▶ _EXERCISE INSTRUCTIONS_
1: From the forum thread on atavism, extract the stretch from "These famous progressives" through "Sawfish (IP Logged)", word for word.
2: According to the forum thread on atavism, where is the quoted essay to be published?

▶ _PASSAGE_
□ □ □ □
Posted by: Dale Nelson (IP Logged)
Date: 21 July, 2023 09:20PM
I suspect "atavism" was all over the place in the pulps of the 1920s or so, when there was a lot of fussing about supposed racial degeneration especially among progressives.

This is from an essay to be published eventually at the Darkly Bright site:


Contraception propagandist Marie Stopes latched on to the potential of this theme. “’The way to rear an imperial race,’” she said in 1930, was to permit only some people to have children (p. 98). The norm in Christian society, in which a man left his parents and was joined to his wife, and they became one flesh and had children, evidently amounted, in Stopes’s view, to “’race suicide’” (p. 99). Such ideas were not new in 1930, but had been on the boil for a decade. Anxiety about racial degeneration in whites due to supposedly transmissible tendencies to blindness, deafness, epilepsy, etc. energized the campaign for government policy favoring eugenics legislation.

These famous progressives were all eugenicists: Stopes, Margaret Sanger, Julian Huxley, Bertrand Russell, John Maynard Keynes, the sexologist Havelock Ellis, H. G. Wells (“those swarms of blacks, and brown, and dirty-white, and yellow people, who do not come into the new needs of efficiency… will have to go”), and George Bernard Shaw (“The only fundamental and possible socialism is the socialisation of the selective breeding of man”).

Re: Red Hair and "Atavism"
Posted by: Sawfish (IP Logged)
Date: 22 July, 2023 11:13AM
Dale Nelson Wrote:
-------------------------------------------------------
> I suspect "atavism" was all over the place in the
> pulps of the 1920s or so, when there was a lot of
> fussing about supposed racial degeneration
> especially among progressives.
□ □ □ □
▶ _INFORMATION SUPPLIED_
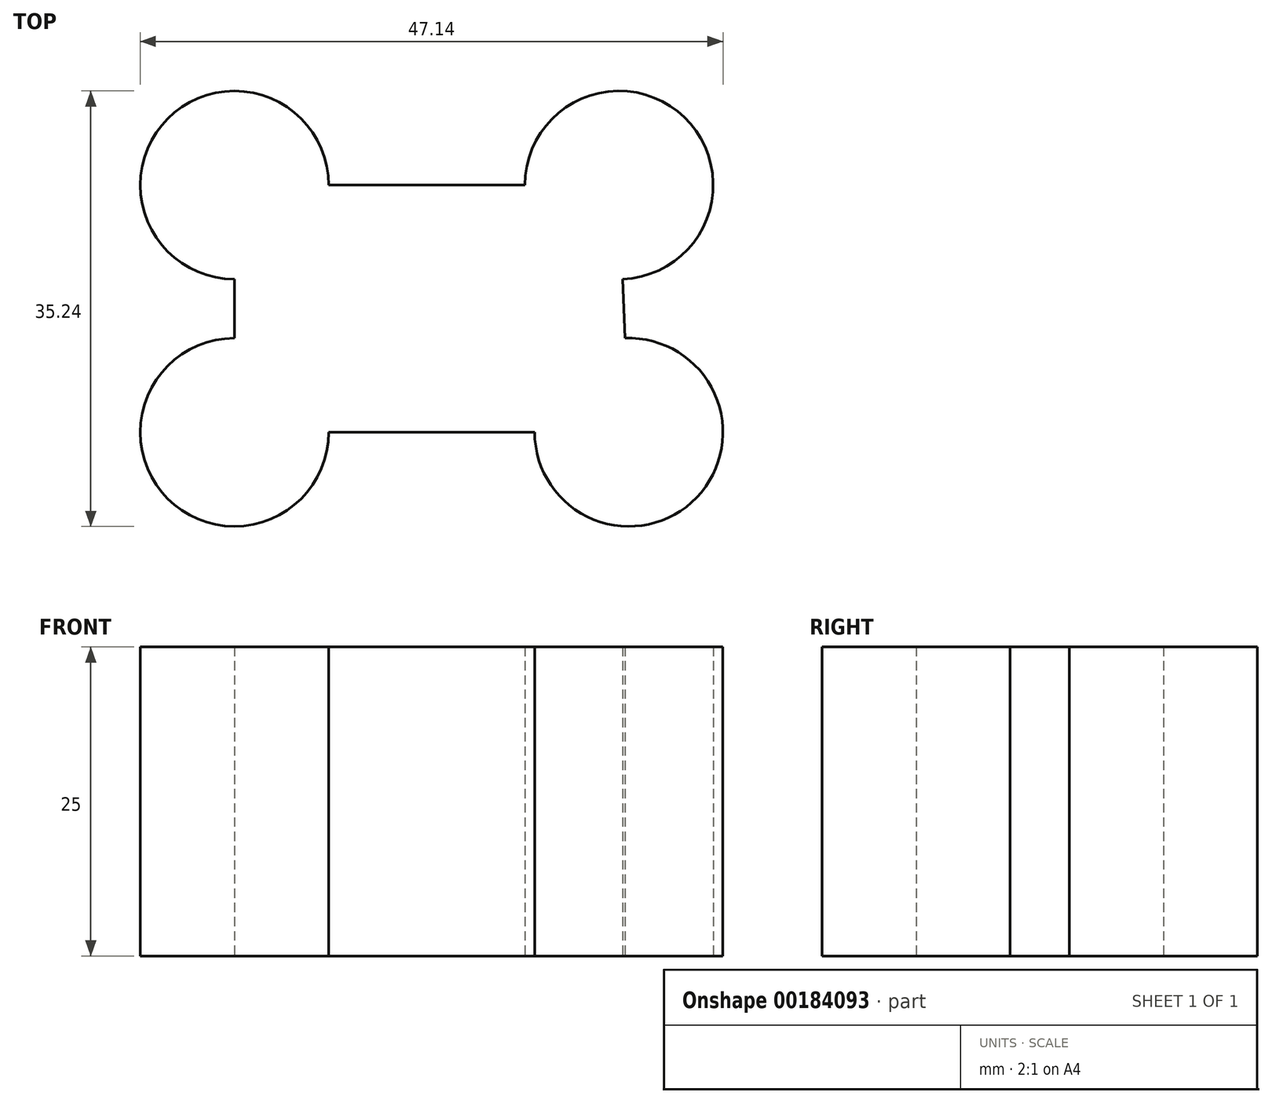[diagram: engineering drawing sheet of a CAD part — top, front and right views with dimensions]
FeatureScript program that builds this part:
□ □ □ □
▶ _IN RESPONSE_
1:
These famous progressives were all eugenicists: Stopes, Margaret Sanger, Julian Huxley, Bertrand Russell, John Maynard Keynes, the sexologist Havelock Ellis, H. G. Wells (“those swarms of blacks, and brown, and dirty-white, and yellow people, who do not come into the new needs of efficiency… will have to go”), and George Bernard Shaw (“The only fundamental and possible socialism is the socialisation of the selective breeding of man”).

Re: Red Hair and "Atavism"
Posted by: Sawfish (IP Logged)

2: At the Darkly Bright site.